Mauro è la sola “resistenza al simbolico” che gli economisti (sia marxisti che fanatici della produzione industriale) portano al dibattito. Mentre loro si occupano dei Veri problemi, noi stiamo qui a discutere del cartellone sull’impalcatura ehehe 😉
@francesco. No ma infatti siamo sostanzialmente d’accordo. Trovo interessante (e per questo lo sottolineavo) la natura della reazione a queste prese da parte di soggetti intenti, come dici tu, a fare mostra del proprio potere (il comune, fastweb, ecc). Gruppi sociali, (o se preferisci dovrei dire corpi 🙂 ) che, seppure con motivazioni presumibilmente diversissime tra loro, hanno entrambi protestato contro queste due opere di marchiatura operate ai danni della Cattedrale. Come dire: la cattedrale è di tutti, non può essere marchiata né dal comune (peraltro con il simbolo del Pride, affronto!) né da quel o quell’altro brand. Qui secondo me c’è la parte interessante, il vero “food for toughts” come direbbero gli inglesi. Perché sulla Cattedrale non può essere proiettato il simbolo del Pride? Perché non può essere esposto un messaggio commerciale? La Cattedrale è davvero di tutti? Cosa significa la Cattedrale? Quali degli attributi della Cattedrale rende questi atti di marchiatura osceni? Il fatto che sia un luogo pubblico, che sia un luogo di culto, che sia un monumento da ammirare, il fatto che sia bella? Ti lascio così. 🙂
Molto bella la tua domanda, possiamo girarla agli altri commentatori, allargando il giro della nostra conversazione 🙂
Quello che scrivi tu, Francesco, è sacrosanto e credo pure sia normale che la lotta sia aspra per impossessarsi degli spazi.
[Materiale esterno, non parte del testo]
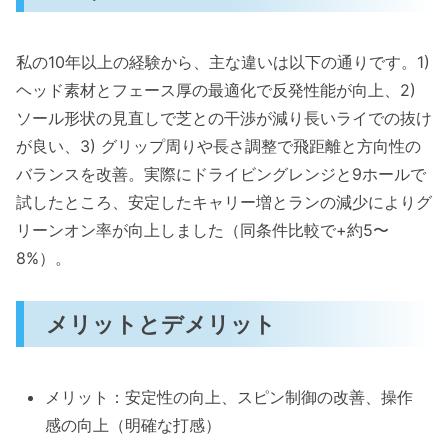
T.T.
私の10年以上の経験から、主な違いは以下の通りです。1)
ヘッド素材とフェース厚の最適化で反発性能が向上、2)
ソール形状の見直しで芝との干渉が減り長いライでの抜け
が良い、3) グリップ周りや長さ調整で飛距離と方向性の
バランスを改善。実際にドライビングレンジと9ホールで
試したところ、安定したキャリー増とランの減少によりグ
リーンオン率が向上しました（同条件比較で+約5〜
8%）。
メリットとデメリット
メリット：安定性の向上、スピン制御の改善、操作
感の向上（明確な打感）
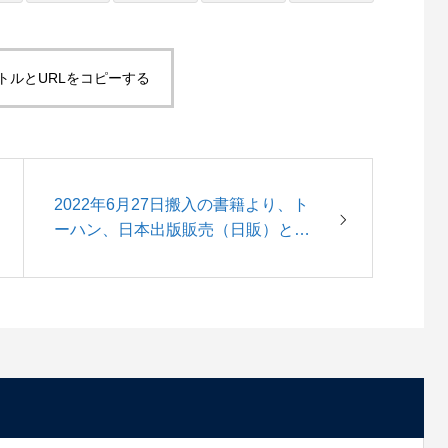
トルとURLをコピーする
2022年6月27日搬入の書籍より、ト
ーハン、日本出版販売（日販）との
取引を開始いたします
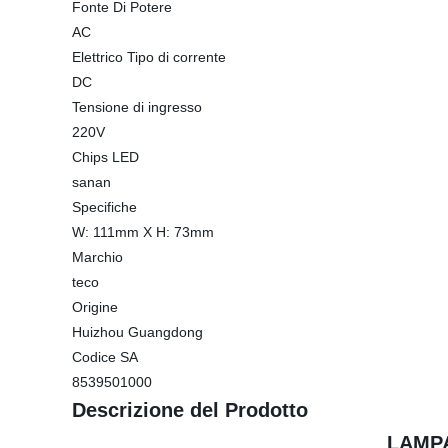
Fonte Di Potere
AC
Elettrico Tipo di corrente
DC
Tensione di ingresso
220V
Chips LED
sanan
Specifiche
W: 111mm X H: 73mm
Marchio
teco
Origine
Huizhou Guangdong
Codice SA
8539501000
Descrizione del Prodotto
LAMPA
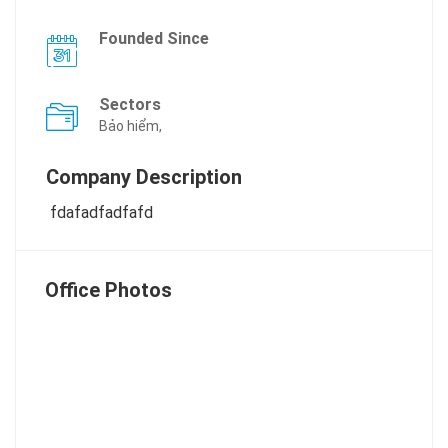
Founded Since
Sectors
Bảo hiểm,
Company Description
fdafadfadfafd
Office Photos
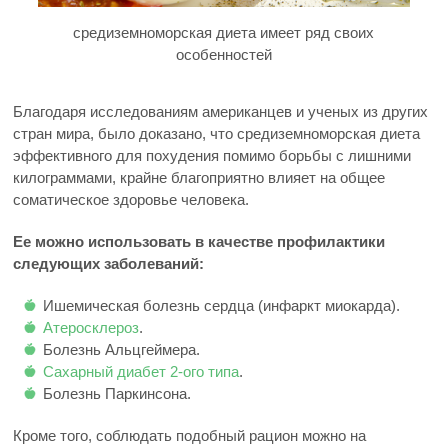
средиземноморская диета имеет ряд своих
особенностей
Благодаря исследованиям американцев и ученых из других
стран мира, было доказано, что средиземноморская диета
эффективного для похудения помимо борьбы с лишними
килограммами, крайне благоприятно влияет на общее
соматическое здоровье человека.
Ее можно использовать в качестве профилактики
следующих заболеваний:
Ишемическая болезнь сердца (инфаркт миокарда).
Атеросклероз
.
Болезнь Альцгеймера.
Сахарный диабет 2-ого типа
.
Болезнь Паркинсона.
Кроме того, соблюдать подобный рацион можно на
Per evitare che oltre che forte sia selvaggia ci sono le regole, da rispettarsi, ma questo forse non è discorso che interessa il semiologo.
Per il resto distinguerei tra i tentativi di una comunità di persone di affermare il proprio diritto a vivere nella chiesa e nella città con pari diritti e dignità dai tentativi di un’impresa di impossessarsi (metaforicamente) della città appropriandosi di una sua icona.
Sono due tentativi di diverso spessore, peso, nobiltà e dignità a parer mio.
Orazio grazie dei complimenti. Per chiarire, il paragone veniva fatto sul modo in cui si articola la lotta e non sui motivi più o meno giusti della contesa 🙂
Discussione molto molto interessante!
Orazio scommetto che “quello di sinistra” è moralmente superiore a “quello di destra”, no?
Tony, nel mio post non ho nemmeno sfiorato il tema da te posto.